#### EXERCISE MATERIALS:
>>

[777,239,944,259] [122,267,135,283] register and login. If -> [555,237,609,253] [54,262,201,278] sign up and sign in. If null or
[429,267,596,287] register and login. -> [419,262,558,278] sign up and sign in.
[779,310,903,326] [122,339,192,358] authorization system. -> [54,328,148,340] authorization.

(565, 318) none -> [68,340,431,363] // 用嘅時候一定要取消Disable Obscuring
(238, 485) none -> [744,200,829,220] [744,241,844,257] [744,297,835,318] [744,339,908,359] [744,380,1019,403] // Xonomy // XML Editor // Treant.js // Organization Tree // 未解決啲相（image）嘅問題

<<
>>

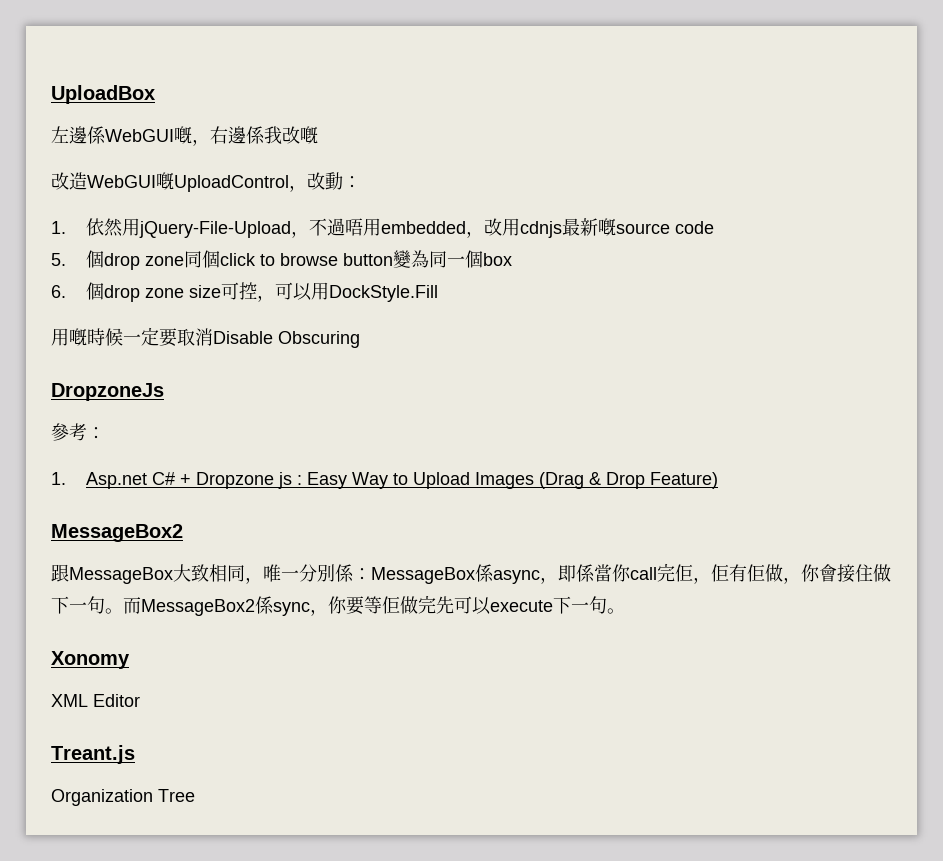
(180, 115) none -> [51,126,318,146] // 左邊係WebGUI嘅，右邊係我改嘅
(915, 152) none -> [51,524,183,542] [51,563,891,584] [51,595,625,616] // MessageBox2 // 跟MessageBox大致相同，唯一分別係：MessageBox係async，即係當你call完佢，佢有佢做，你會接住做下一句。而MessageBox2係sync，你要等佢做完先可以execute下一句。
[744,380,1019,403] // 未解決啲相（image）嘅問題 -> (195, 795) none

<<
>>

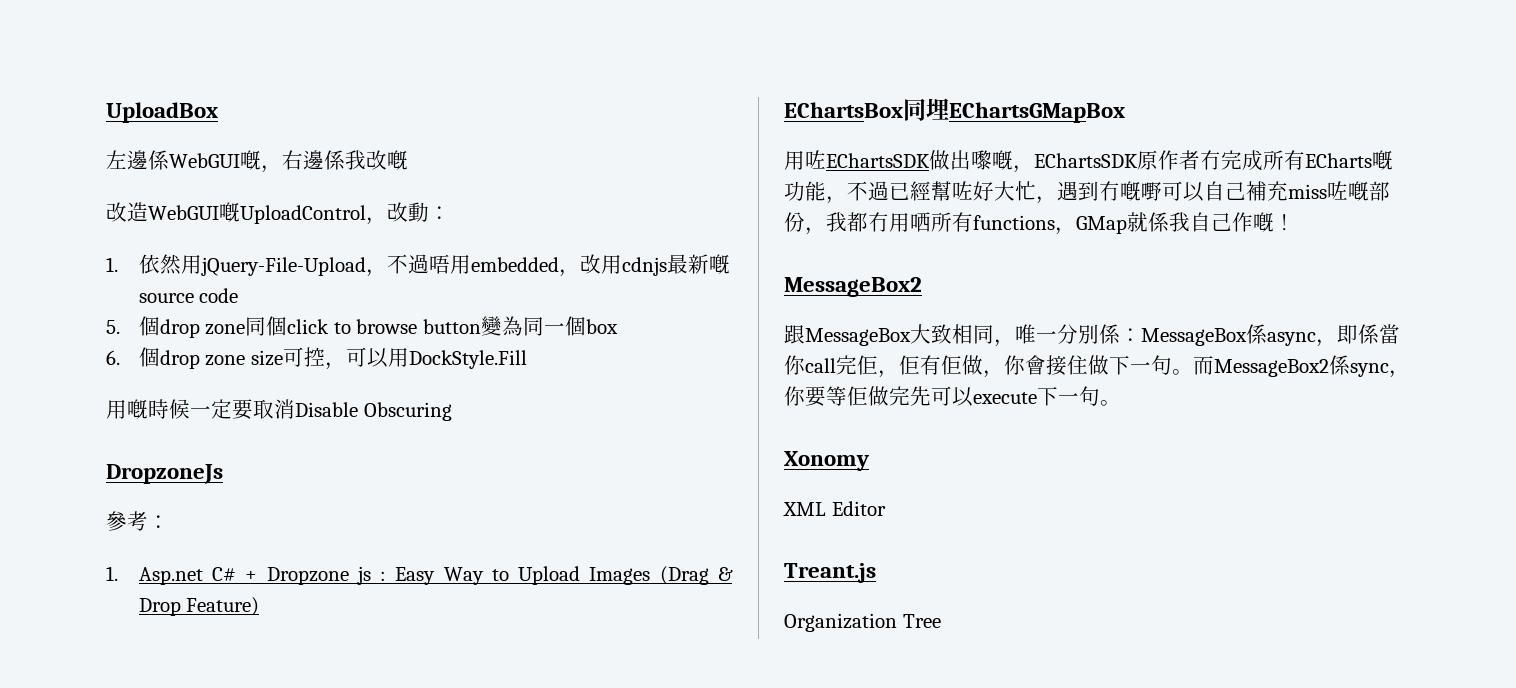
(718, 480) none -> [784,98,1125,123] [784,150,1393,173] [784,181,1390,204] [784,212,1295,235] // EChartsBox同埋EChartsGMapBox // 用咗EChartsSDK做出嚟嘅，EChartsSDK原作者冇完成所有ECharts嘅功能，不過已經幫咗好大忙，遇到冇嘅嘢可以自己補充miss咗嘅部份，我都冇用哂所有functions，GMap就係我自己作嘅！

<<

#### WORK TO BE COMPLETED:
Set down, unchanged, only those lines above that fall between the line with "[429,267,596,287] register and" and the line with "(238, 485) none", the two end lines included.

#### WORKED SOLUTION:
[429,267,596,287] register and login. -> [419,262,558,278] sign up and sign in.
[779,310,903,326] [122,339,192,358] authorization system. -> [54,328,148,340] authorization.

(565, 318) none -> [68,340,431,363] // 用嘅時候一定要取消Disable Obscuring
(238, 485) none -> [744,200,829,220] [744,241,844,257] [744,297,835,318] [744,339,908,359] [744,380,1019,403] // Xonomy // XML Editor // Treant.js // Organization Tree // 未解決啲相（image）嘅問題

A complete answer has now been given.